Fast Longest Common Substring algorithm in Go.
Overview • How To Use • Installation • Contributions • License
Longest Common Substring
(don't confuse with Longest Common Subsequence) is
a well-known computer science problem of finding the longest substring which appears in all
the given strings. It can be efficiently solved in log-linear time and linear space.

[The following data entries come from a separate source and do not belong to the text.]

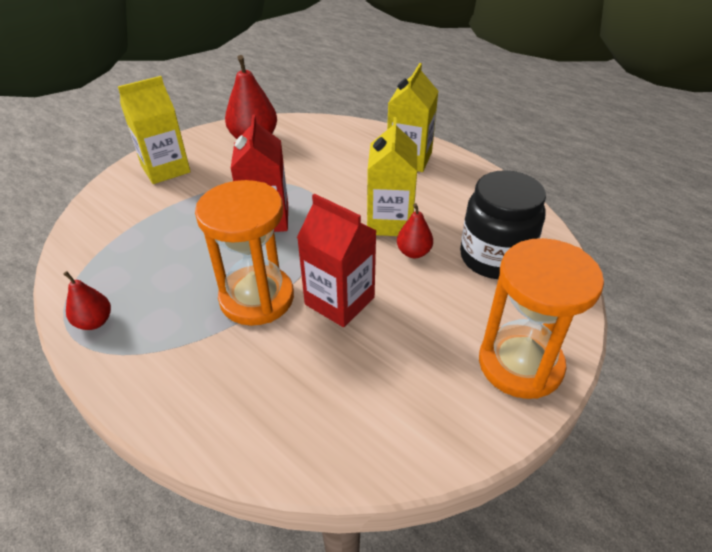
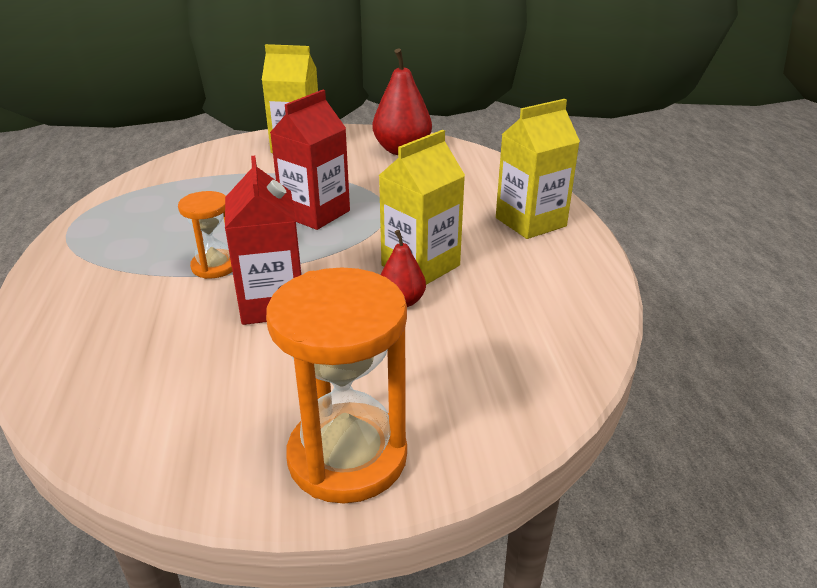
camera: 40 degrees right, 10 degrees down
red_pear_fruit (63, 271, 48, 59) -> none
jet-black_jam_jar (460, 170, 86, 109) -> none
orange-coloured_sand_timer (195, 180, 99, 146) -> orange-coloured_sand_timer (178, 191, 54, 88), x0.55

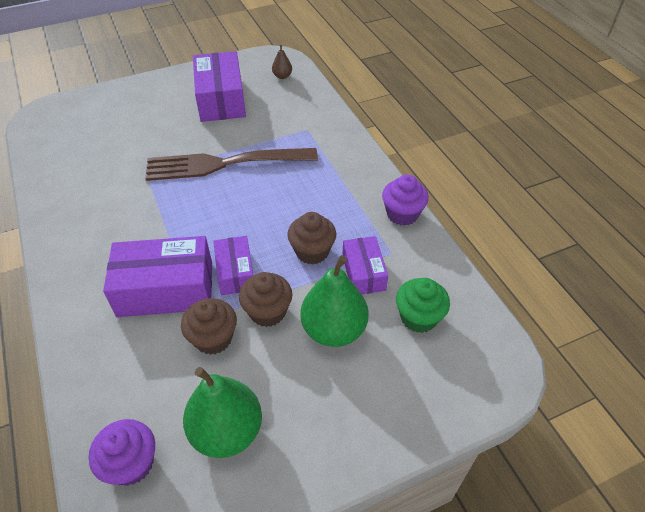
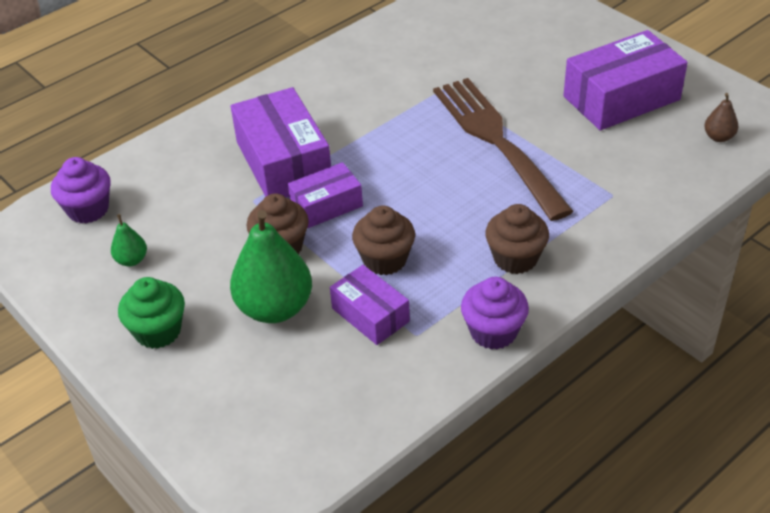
camera: 75 degrees right, 5 degrees down
brown_muffin (181, 298, 56, 57) -> brown_muffin (485, 204, 64, 70), shifted
leaf-green_muffin (396, 278, 54, 55) -> leaf-green_muffin (118, 277, 67, 72), shifted
purple_box (342, 236, 46, 58) -> purple_box (330, 265, 80, 80), 75 degrees clockwise
leaf-green_pear_fruit (183, 367, 79, 91) -> leaf-green_pear_fruit (111, 214, 36, 53), x0.46

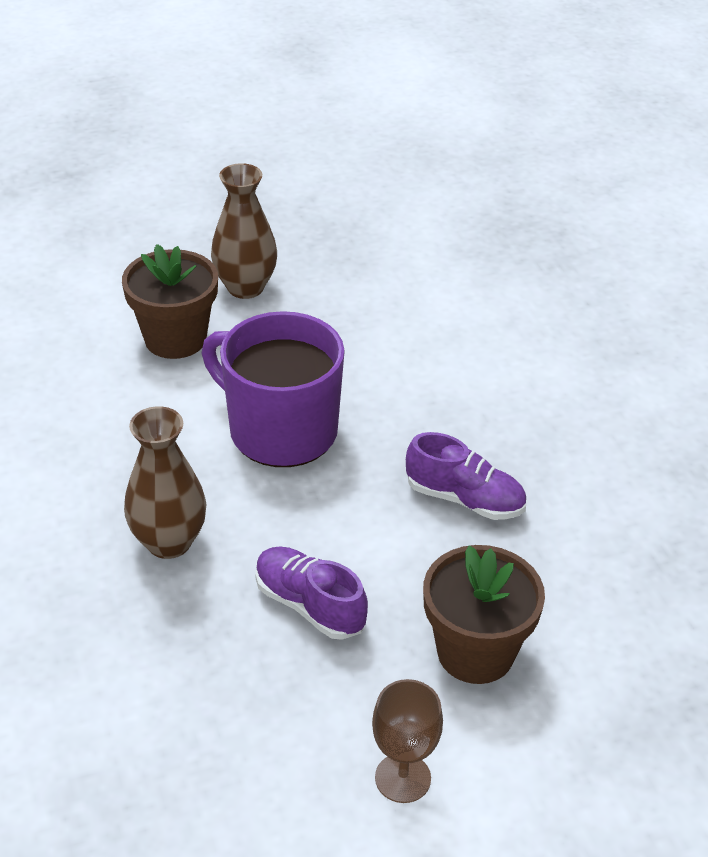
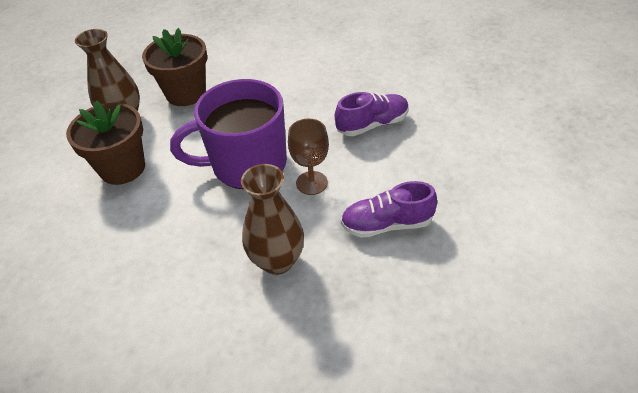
camera: 45 degrees left, 5 degrees up
brown_goblet (372, 679, 71, 124) -> brown_goblet (288, 119, 41, 76), shifted
brown_flower_pot (423, 545, 122, 139) -> brown_flower_pot (142, 28, 65, 78), shifted

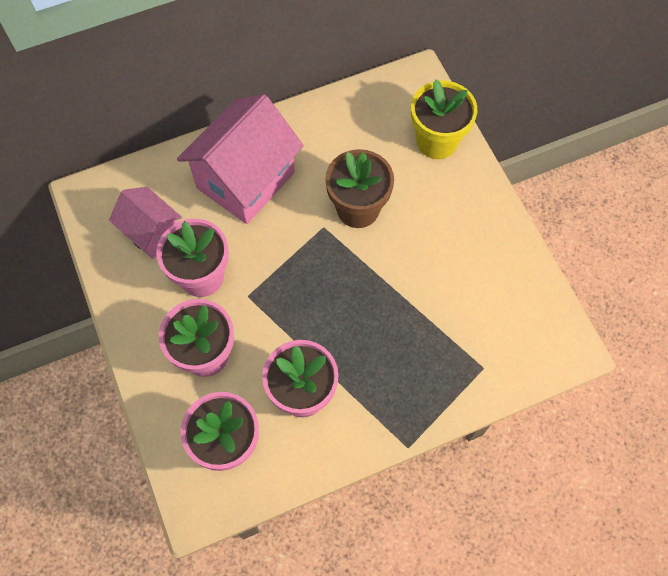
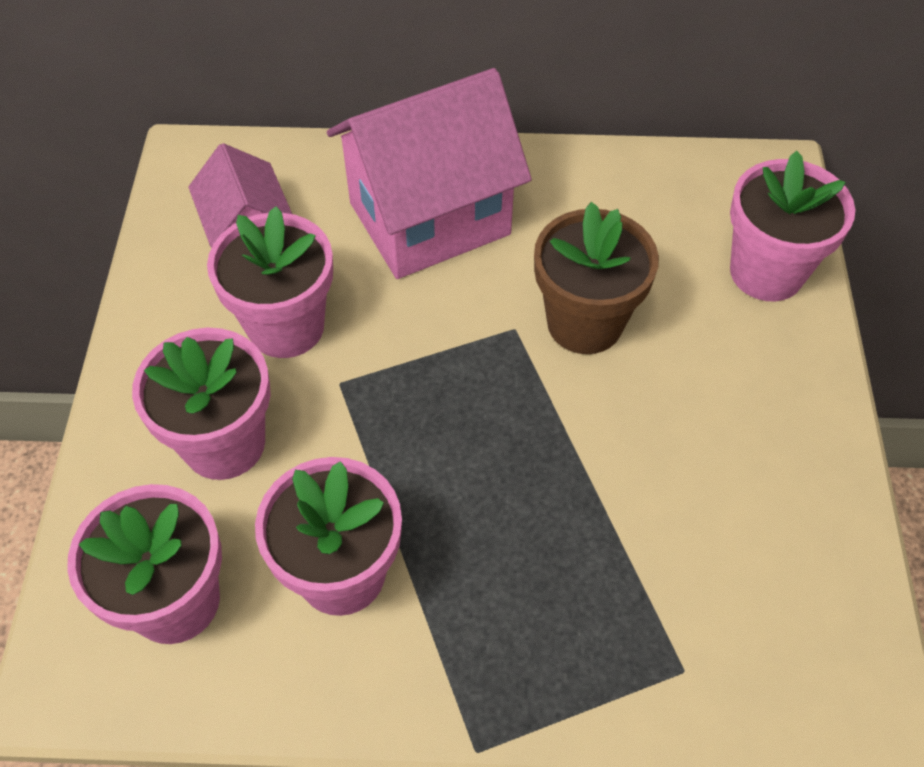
camera: 25 degrees right, 10 degrees down
golden_flower_pot (411, 80, 66, 79) -> rosy_flower_pot (730, 151, 125, 150)

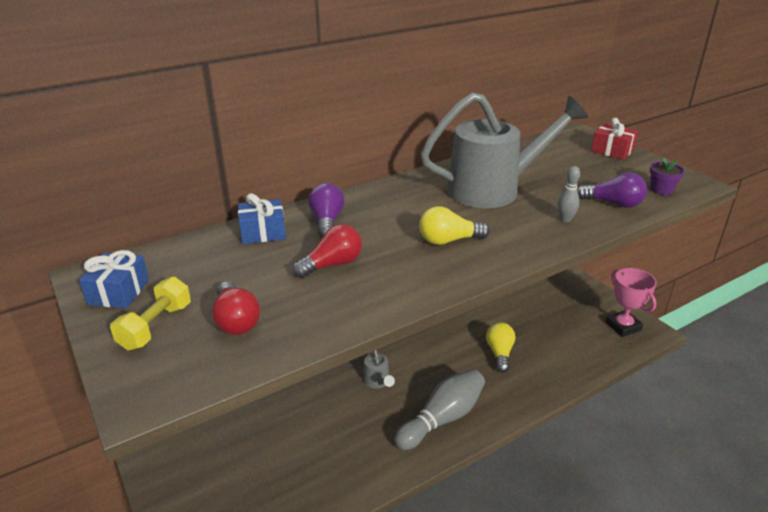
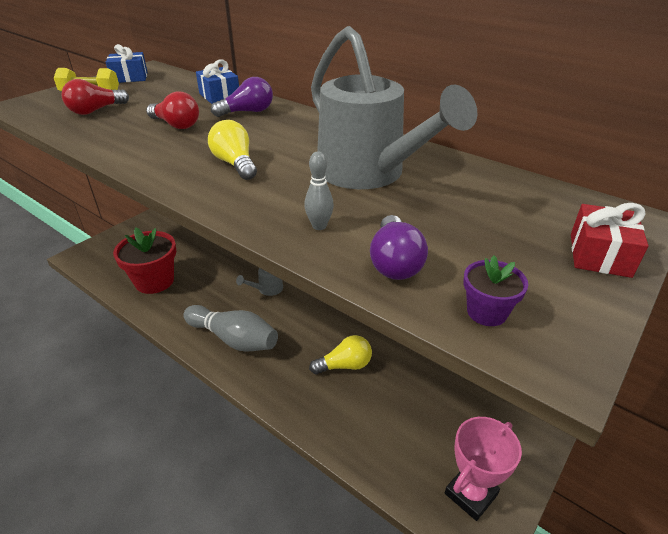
camera: 70 degrees right, 5 degrees up
none -> red_flower_pot (113, 227, 63, 67)

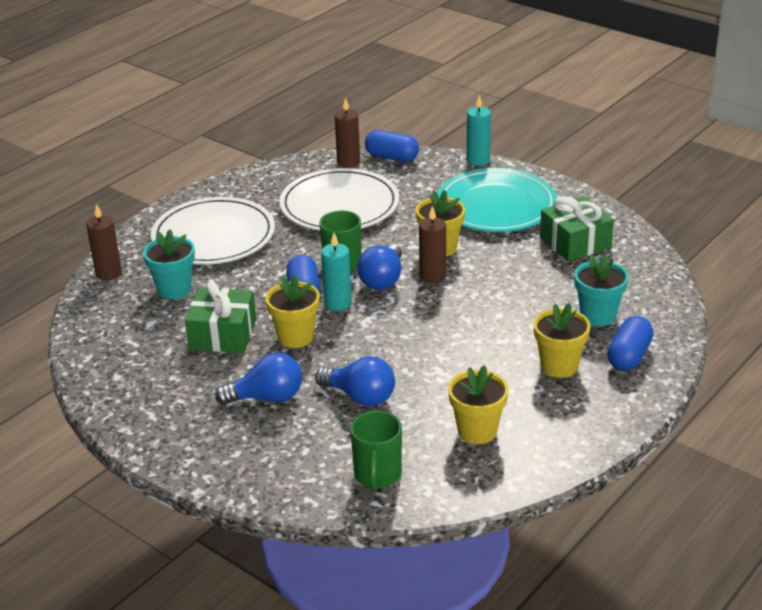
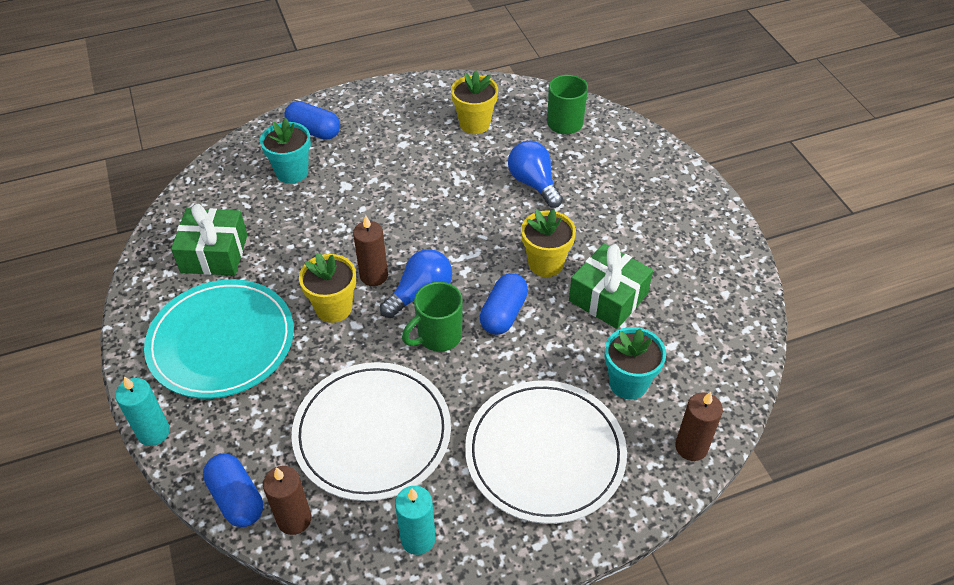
camera: 150 degrees left, 15 degrees up
cobalt_bulb (215, 353, 87, 52) -> none
golden_flower_pot (534, 303, 56, 75) -> none
teal_wax_candle (321, 233, 31, 78) -> teal_wax_candle (395, 486, 41, 69), shifted
cobalt_capsule (607, 316, 46, 55) -> cobalt_capsule (284, 101, 56, 39), 60 degrees clockwise

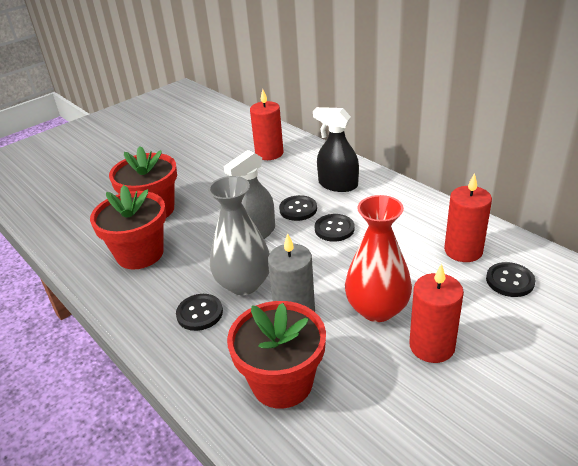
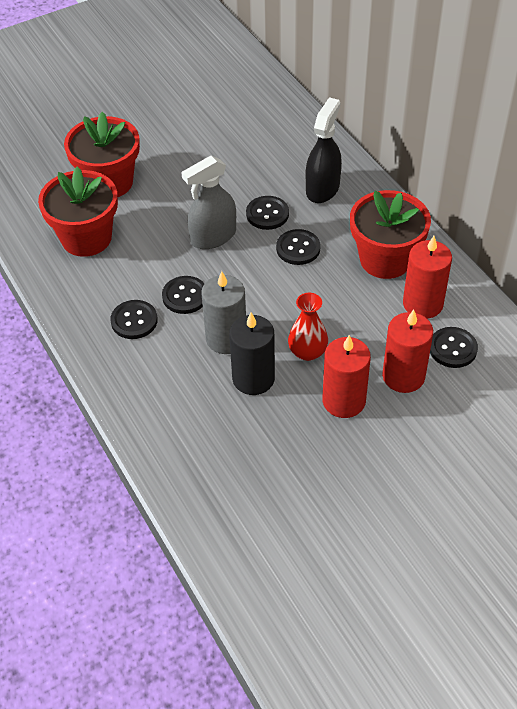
camera: 10 degrees right, 15 degrees up
none -> jet-black_wax_candle (229, 312, 46, 83)
red_flower_pot (227, 301, 99, 108) -> red_flower_pot (350, 190, 81, 89), shifted
red_wax_candle (250, 89, 34, 71) -> red_wax_candle (382, 310, 51, 83), shifted
gray_flower_vase (208, 176, 62, 119) -> jet-black_shirt_button (162, 276, 43, 38)
jet-black_sprayer (313, 107, 46, 85) -> jet-black_sprayer (306, 97, 36, 106), 75 degrees clockwise
red_flower_vase (345, 195, 67, 127) -> red_flower_vase (288, 293, 40, 68), x0.61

The implemented algorithm uses the code to build suffix arrays
which was copy-pasted from the Go's standard library - it
is internal to index/suffixarray
and unfortunately cannot be invoked directly.
There is a blog post
which gives some general understanding of that algorithm, though the actual implementation is quite different
(and optimized).
There are two functions: "basic" and "advanced". The former is straightforward:
import "gopkg.in/vmarkovtsev/go-lcss.v1"
lcss.LongestCommonSubstring([]byte("ABABC"), []byte("BABCA"), []byte("ABCBA"))
// []byte("ABC")
The "advanced" function allows to cache the suffix arrays. It can be useful since the construction of suffix arrays dominates over the run time of the algorithm:
import "gopkg.in/vmarkovtsev/go-lcss.v1"
s1, s2, s3 := []byte("ABABC"), []byte("BABCA"), []byte("ABCBA")
lcss.LongestCommonSubstringWithSuffixArrays(
[][]byte{s1, s2, s3},
[][]int{lcss.Qsufsort(s1), lcss.Qsufsort(s2), lcss.Qsufsort(s3)})
// []byte("ABC")
go get gopkg.in/vmarkovtsev/go-lcss.v1
The code supports building under Go >= 1.8.
...are pretty much welcome! See contributing.md and code_of_conduct.md.
Apache 2.0, see LICENSE. It allows you to use this code in proprietary projects.